▸ Assigned task
Would you retype the whole listing exactly?

(Dataset extract)

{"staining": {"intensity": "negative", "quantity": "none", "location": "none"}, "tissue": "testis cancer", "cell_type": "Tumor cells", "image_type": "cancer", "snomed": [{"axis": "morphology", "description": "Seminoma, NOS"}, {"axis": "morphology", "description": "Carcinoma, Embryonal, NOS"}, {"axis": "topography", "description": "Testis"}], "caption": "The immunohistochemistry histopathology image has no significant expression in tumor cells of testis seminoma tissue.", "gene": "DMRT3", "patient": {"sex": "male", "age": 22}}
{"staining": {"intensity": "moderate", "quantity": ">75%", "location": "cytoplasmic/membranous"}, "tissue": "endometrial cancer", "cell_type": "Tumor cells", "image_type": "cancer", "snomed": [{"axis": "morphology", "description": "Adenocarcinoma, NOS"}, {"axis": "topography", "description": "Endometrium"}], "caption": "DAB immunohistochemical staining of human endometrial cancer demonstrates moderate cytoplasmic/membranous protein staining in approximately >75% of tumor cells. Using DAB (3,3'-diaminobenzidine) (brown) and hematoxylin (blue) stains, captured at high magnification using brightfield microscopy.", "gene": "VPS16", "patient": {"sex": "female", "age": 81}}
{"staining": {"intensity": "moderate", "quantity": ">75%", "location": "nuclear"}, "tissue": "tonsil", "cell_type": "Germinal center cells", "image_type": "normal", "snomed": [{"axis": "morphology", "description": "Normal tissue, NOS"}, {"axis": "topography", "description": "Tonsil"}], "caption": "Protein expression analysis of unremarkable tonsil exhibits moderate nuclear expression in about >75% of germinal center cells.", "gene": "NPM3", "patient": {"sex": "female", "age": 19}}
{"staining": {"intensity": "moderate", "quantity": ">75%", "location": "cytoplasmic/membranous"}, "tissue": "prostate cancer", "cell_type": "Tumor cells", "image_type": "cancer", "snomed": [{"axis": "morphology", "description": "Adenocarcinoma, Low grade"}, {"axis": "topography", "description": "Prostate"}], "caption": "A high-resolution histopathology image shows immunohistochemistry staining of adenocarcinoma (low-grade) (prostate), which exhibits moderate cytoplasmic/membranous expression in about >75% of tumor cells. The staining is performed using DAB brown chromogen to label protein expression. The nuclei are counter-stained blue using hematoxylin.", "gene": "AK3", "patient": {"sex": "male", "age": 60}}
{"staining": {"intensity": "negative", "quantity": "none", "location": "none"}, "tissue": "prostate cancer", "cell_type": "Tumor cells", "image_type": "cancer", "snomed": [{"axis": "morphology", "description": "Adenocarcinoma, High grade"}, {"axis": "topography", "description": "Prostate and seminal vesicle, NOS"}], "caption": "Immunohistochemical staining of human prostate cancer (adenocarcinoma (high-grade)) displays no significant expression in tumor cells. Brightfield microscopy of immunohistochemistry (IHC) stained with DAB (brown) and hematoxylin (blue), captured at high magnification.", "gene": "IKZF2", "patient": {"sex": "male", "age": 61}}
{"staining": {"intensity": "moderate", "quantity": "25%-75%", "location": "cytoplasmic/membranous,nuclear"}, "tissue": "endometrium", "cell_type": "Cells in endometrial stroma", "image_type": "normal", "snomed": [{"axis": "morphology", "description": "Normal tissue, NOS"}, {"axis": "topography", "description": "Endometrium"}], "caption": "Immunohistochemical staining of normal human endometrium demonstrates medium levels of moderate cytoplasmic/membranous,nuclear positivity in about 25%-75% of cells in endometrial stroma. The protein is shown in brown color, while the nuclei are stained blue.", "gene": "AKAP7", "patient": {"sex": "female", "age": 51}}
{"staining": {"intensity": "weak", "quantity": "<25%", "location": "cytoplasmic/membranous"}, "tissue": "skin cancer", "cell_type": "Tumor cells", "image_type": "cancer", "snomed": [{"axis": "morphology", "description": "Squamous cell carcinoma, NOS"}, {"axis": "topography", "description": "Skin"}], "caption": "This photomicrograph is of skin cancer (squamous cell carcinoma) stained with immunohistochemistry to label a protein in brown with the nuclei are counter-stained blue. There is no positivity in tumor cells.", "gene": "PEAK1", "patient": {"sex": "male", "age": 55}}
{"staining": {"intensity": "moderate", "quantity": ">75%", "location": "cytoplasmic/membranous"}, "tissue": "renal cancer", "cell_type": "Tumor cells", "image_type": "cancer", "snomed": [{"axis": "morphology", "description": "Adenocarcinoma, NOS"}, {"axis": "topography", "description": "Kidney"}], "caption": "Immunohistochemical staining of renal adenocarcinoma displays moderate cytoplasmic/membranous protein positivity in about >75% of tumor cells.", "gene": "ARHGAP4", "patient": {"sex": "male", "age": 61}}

(End Dataset extract)

▸ Reply to the exercise
{"staining": {"intensity": "negative", "quantity": "none", "location": "none"}, "tissue": "testis cancer", "cell_type": "Tumor cells", "image_type": "cancer", "snomed": [{"axis": "morphology", "description": "Seminoma, NOS"}, {"axis": "morphology", "description": "Carcinoma, Embryonal, NOS"}, {"axis": "topography", "description": "Testis"}], "caption": "The immunohistochemistry histopathology image has no significant expression in tumor cells of testis seminoma tissue.", "gene": "DMRT3", "patient": {"sex": "male", "age": 22}}
{"staining": {"intensity": "moderate", "quantity": ">75%", "location": "cytoplasmic/membranous"}, "tissue": "endometrial cancer", "cell_type": "Tumor cells", "image_type": "cancer", "snomed": [{"axis": "morphology", "description": "Adenocarcinoma, NOS"}, {"axis": "topography", "description": "Endometrium"}], "caption": "DAB immunohistochemical staining of human endometrial cancer demonstrates moderate cytoplasmic/membranous protein staining in approximately >75% of tumor cells. Using DAB (3,3'-diaminobenzidine) (brown) and hematoxylin (blue) stains, captured at high magnification using brightfield microscopy.", "gene": "VPS16", "patient": {"sex": "female", "age": 81}}
{"staining": {"intensity": "moderate", "quantity": ">75%", "location": "nuclear"}, "tissue": "tonsil", "cell_type": "Germinal center cells", "image_type": "normal", "snomed": [{"axis": "morphology", "description": "Normal tissue, NOS"}, {"axis": "topography", "description": "Tonsil"}], "caption": "Protein expression analysis of unremarkable tonsil exhibits moderate nuclear expression in about >75% of germinal center cells.", "gene": "NPM3", "patient": {"sex": "female", "age": 19}}
{"staining": {"intensity": "moderate", "quantity": ">75%", "location": "cytoplasmic/membranous"}, "tissue": "prostate cancer", "cell_type": "Tumor cells", "image_type": "cancer", "snomed": [{"axis": "morphology", "description": "Adenocarcinoma, Low grade"}, {"axis": "topography", "description": "Prostate"}], "caption": "A high-resolution histopathology image shows immunohistochemistry staining of adenocarcinoma (low-grade) (prostate), which exhibits moderate cytoplasmic/membranous expression in about >75% of tumor cells. The staining is performed using DAB brown chromogen to label protein expression. The nuclei are counter-stained blue using hematoxylin.", "gene": "AK3", "patient": {"sex": "male", "age": 60}}
{"staining": {"intensity": "negative", "quantity": "none", "location": "none"}, "tissue": "prostate cancer", "cell_type": "Tumor cells", "image_type": "cancer", "snomed": [{"axis": "morphology", "description": "Adenocarcinoma, High grade"}, {"axis": "topography", "description": "Prostate and seminal vesicle, NOS"}], "caption": "Immunohistochemical staining of human prostate cancer (adenocarcinoma (high-grade)) displays no significant expression in tumor cells. Brightfield microscopy of immunohistochemistry (IHC) stained with DAB (brown) and hematoxylin (blue), captured at high magnification.", "gene": "IKZF2", "patient": {"sex": "male", "age": 61}}
{"staining": {"intensity": "moderate", "quantity": "25%-75%", "location": "cytoplasmic/membranous,nuclear"}, "tissue": "endometrium", "cell_type": "Cells in endometrial stroma", "image_type": "normal", "snomed": [{"axis": "morphology", "description": "Normal tissue, NOS"}, {"axis": "topography", "description": "Endometrium"}], "caption": "Immunohistochemical staining of normal human endometrium demonstrates medium levels of moderate cytoplasmic/membranous,nuclear positivity in about 25%-75% of cells in endometrial stroma. The protein is shown in brown color, while the nuclei are stained blue.", "gene": "AKAP7", "patient": {"sex": "female", "age": 51}}
{"staining": {"intensity": "weak", "quantity": "<25%", "location": "cytoplasmic/membranous"}, "tissue": "skin cancer", "cell_type": "Tumor cells", "image_type": "cancer", "snomed": [{"axis": "morphology", "description": "Squamous cell carcinoma, NOS"}, {"axis": "topography", "description": "Skin"}], "caption": "This photomicrograph is of skin cancer (squamous cell carcinoma) stained with immunohistochemistry to label a protein in brown with the nuclei are counter-stained blue. There is no positivity in tumor cells.", "gene": "PEAK1", "patient": {"sex": "male", "age": 55}}
{"staining": {"intensity": "moderate", "quantity": ">75%", "location": "cytoplasmic/membranous"}, "tissue": "renal cancer", "cell_type": "Tumor cells", "image_type": "cancer", "snomed": [{"axis": "morphology", "description": "Adenocarcinoma, NOS"}, {"axis": "topography", "description": "Kidney"}], "caption": "Immunohistochemical staining of renal adenocarcinoma displays moderate cytoplasmic/membranous protein positivity in about >75% of tumor cells.", "gene": "ARHGAP4", "patient": {"sex": "male", "age": 61}}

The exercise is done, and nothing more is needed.